As years move on, we, the people in general, gets to understand more and more things. New discoveries being made. New insights to old theories. New advancement.
So it's easier to do make-belief's back then. Such as... we had scant ideas of what DNA is; space environment was not a very clear picture yet to common folks; deep-space travel was just a fantasy; aerodynamics was not a common subject outside of the aero-engineers circle; the common picture of the solar system was so much out of scale; only a handful even knows about the Oort's Cloud enveloping our own solar system; ... and so on and so forth. Those sorts of things.

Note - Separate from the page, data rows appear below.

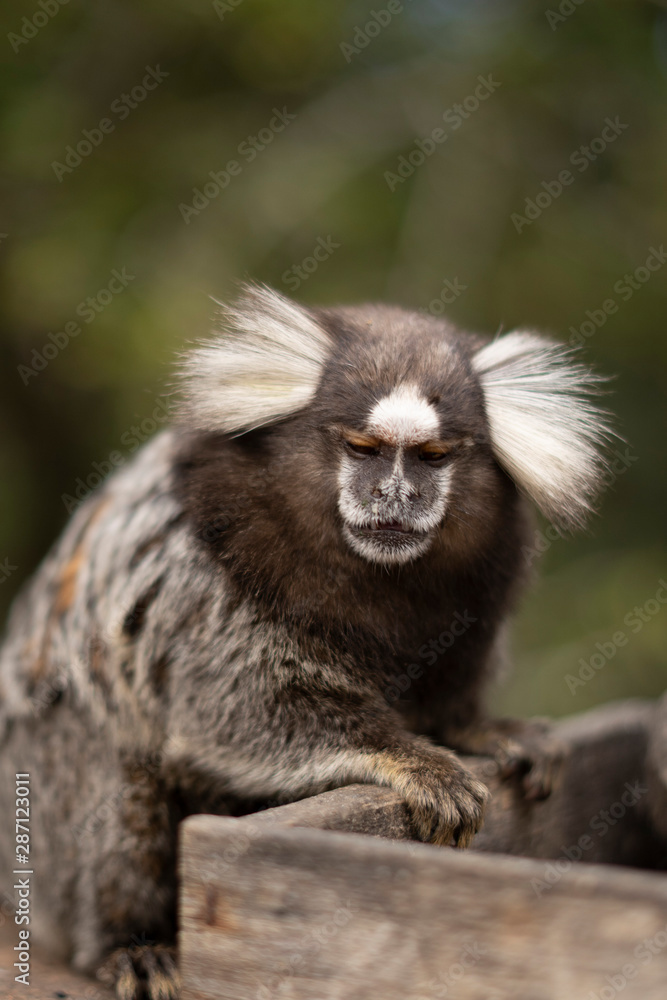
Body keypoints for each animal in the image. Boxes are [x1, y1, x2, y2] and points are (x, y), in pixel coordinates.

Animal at [0, 284, 613, 999]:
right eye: (364, 448)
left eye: (432, 458)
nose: (394, 495)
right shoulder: (205, 572)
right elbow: (236, 711)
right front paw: (414, 759)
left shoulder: (478, 594)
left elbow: (451, 688)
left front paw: (480, 729)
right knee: (118, 768)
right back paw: (132, 944)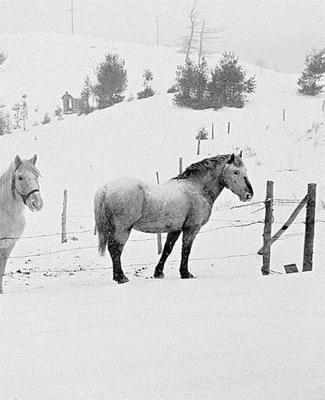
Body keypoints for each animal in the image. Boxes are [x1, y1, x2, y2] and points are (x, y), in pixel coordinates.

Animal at [94, 153, 253, 284]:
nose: (249, 195)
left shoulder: (175, 229)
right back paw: (121, 278)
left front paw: (158, 273)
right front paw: (185, 274)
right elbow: (186, 249)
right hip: (123, 229)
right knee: (115, 249)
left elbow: (167, 249)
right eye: (236, 171)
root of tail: (105, 188)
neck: (196, 188)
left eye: (246, 170)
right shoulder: (191, 228)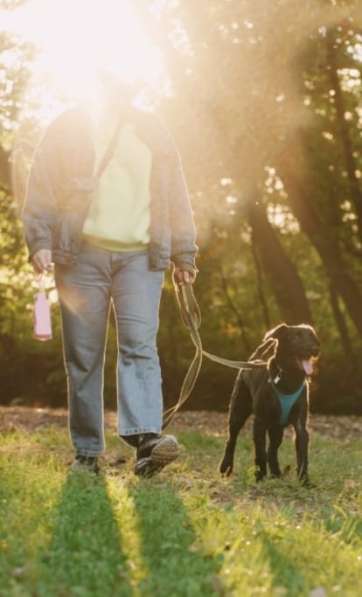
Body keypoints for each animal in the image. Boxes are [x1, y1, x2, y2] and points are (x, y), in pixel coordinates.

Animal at [221, 322, 320, 484]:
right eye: (296, 337)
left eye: (311, 336)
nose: (315, 349)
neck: (289, 378)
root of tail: (253, 360)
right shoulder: (260, 422)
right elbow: (260, 452)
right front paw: (260, 476)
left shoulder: (301, 425)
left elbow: (302, 454)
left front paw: (304, 481)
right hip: (237, 412)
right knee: (232, 439)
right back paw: (226, 467)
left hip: (277, 428)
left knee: (272, 450)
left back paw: (276, 473)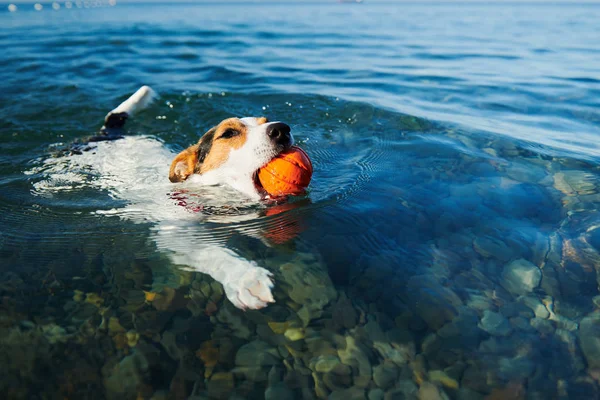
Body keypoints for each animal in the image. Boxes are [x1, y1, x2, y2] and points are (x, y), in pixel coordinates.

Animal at [28, 85, 300, 310]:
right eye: (229, 133)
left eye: (266, 121)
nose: (282, 129)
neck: (210, 195)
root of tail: (110, 135)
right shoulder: (177, 235)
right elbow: (213, 252)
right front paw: (245, 277)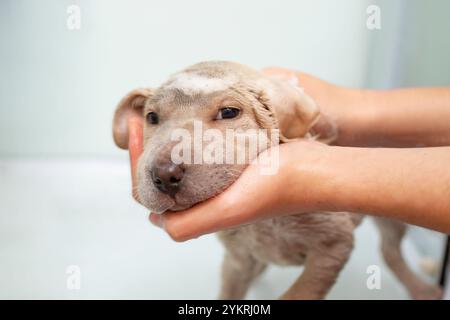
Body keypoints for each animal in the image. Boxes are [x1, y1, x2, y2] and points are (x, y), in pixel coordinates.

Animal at [110, 60, 442, 300]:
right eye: (151, 118)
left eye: (229, 112)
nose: (164, 175)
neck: (264, 223)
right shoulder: (238, 259)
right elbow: (230, 288)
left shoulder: (334, 244)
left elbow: (301, 291)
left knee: (390, 251)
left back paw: (424, 287)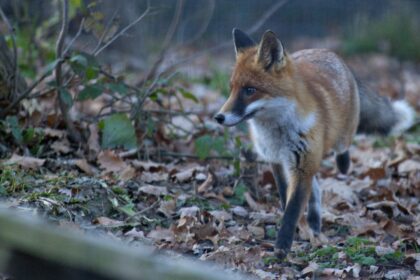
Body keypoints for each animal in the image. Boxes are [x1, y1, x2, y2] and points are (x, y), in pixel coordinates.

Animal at [215, 28, 416, 258]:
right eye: (231, 89)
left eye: (249, 90)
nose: (219, 117)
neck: (278, 132)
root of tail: (329, 52)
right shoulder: (278, 161)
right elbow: (286, 199)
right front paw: (296, 231)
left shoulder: (302, 163)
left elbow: (293, 208)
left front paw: (282, 246)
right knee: (316, 187)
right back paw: (313, 221)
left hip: (340, 137)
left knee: (341, 151)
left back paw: (342, 165)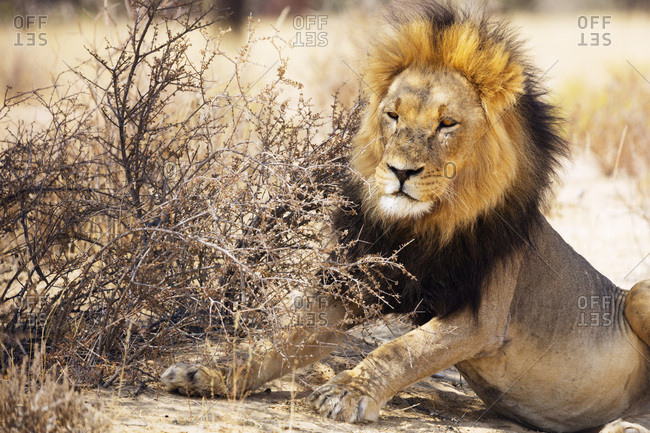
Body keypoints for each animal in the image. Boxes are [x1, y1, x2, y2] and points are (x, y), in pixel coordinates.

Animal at [161, 3, 650, 432]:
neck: (422, 226)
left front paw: (347, 392)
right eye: (393, 116)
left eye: (447, 124)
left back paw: (624, 425)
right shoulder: (352, 284)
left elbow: (401, 350)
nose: (399, 171)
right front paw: (208, 372)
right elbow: (277, 339)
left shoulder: (482, 317)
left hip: (637, 294)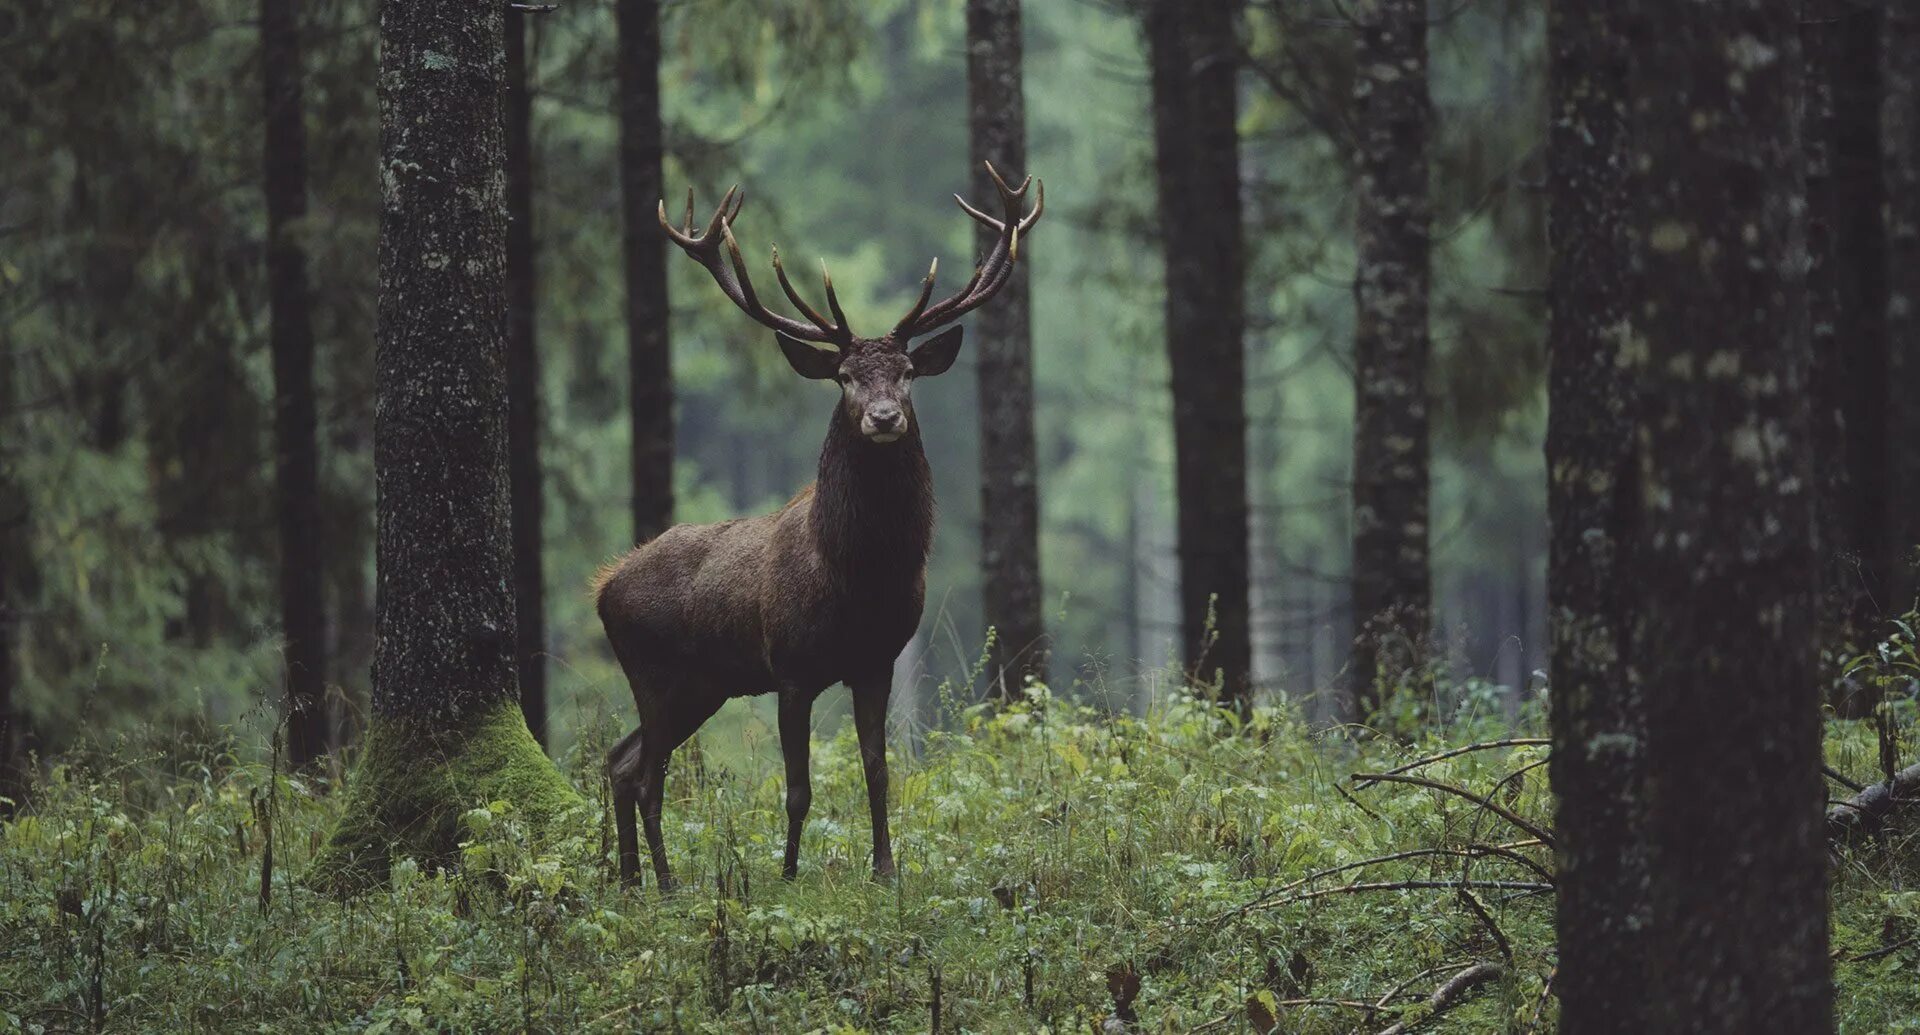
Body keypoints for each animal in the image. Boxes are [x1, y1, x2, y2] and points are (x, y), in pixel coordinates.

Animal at [599, 164, 1052, 890]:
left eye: (907, 372)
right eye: (843, 376)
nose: (884, 417)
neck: (857, 577)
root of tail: (603, 587)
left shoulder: (877, 660)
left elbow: (878, 771)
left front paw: (886, 869)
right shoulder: (790, 667)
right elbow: (797, 787)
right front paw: (787, 874)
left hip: (703, 684)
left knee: (621, 761)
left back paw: (634, 881)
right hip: (655, 673)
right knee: (644, 775)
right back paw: (665, 884)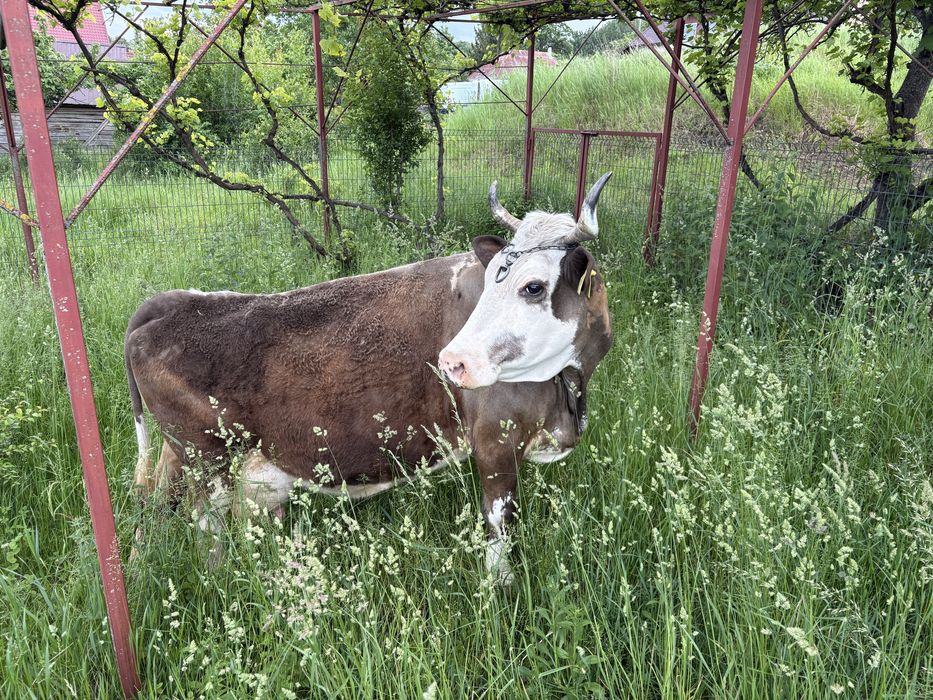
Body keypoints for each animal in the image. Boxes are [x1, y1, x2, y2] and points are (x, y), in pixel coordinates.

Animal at [125, 173, 613, 583]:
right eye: (495, 277)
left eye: (532, 286)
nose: (452, 361)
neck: (568, 393)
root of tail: (176, 301)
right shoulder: (496, 443)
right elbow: (498, 526)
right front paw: (501, 591)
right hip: (207, 463)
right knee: (206, 529)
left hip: (179, 456)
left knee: (152, 501)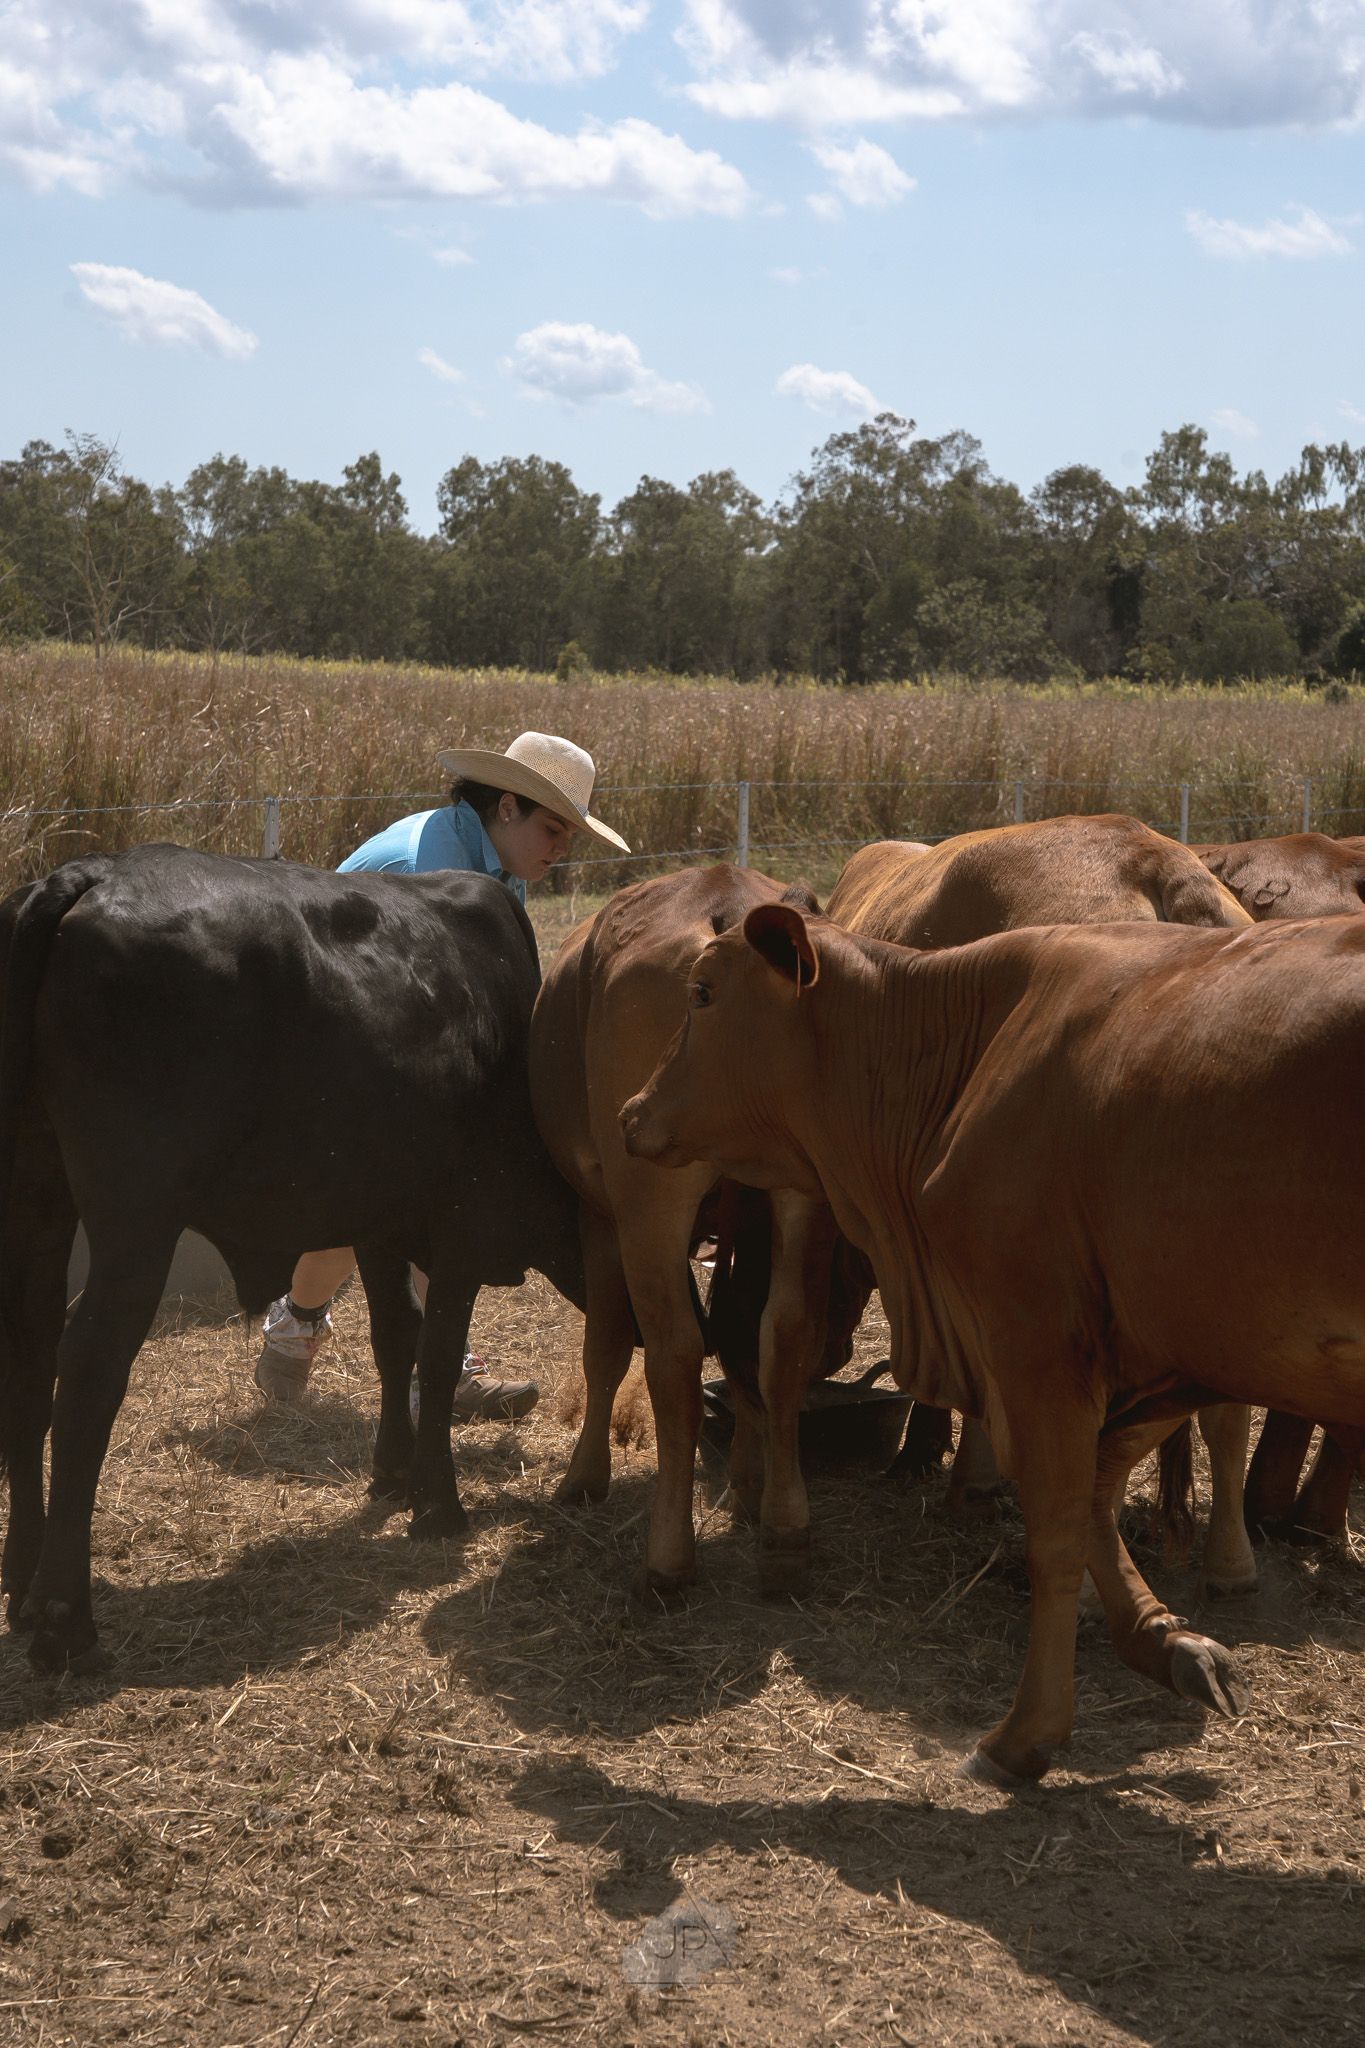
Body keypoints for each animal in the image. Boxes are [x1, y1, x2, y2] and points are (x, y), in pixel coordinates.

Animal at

In effect, for a sci-fi film, anything goes for these unknowns. Not much effort was needed to cater to certain standards of realism. Hence, lower standards for believability in the olden films.
For example:
You do a Superman, circling around the earth in the opposite direction at a tremendously absurd speed, causing the earth to stop and reverse rotation. And he turns back time! This is a super wow scene for the 70s. Because of the simple logic, "Earth rotates counterclockwise, if you can reverse it into clockwise rotation, you reverse the arrows of time."
Now, most folks know that turning back the arrows of time is scientifically impossible. Even if, you can reverse the earth's rotation! There's simple no logic to it that can hold.
Now you do that kind of scene again in this millenium, and you'd get noisy critics all around. Not to mention, it won't impress many of the audience.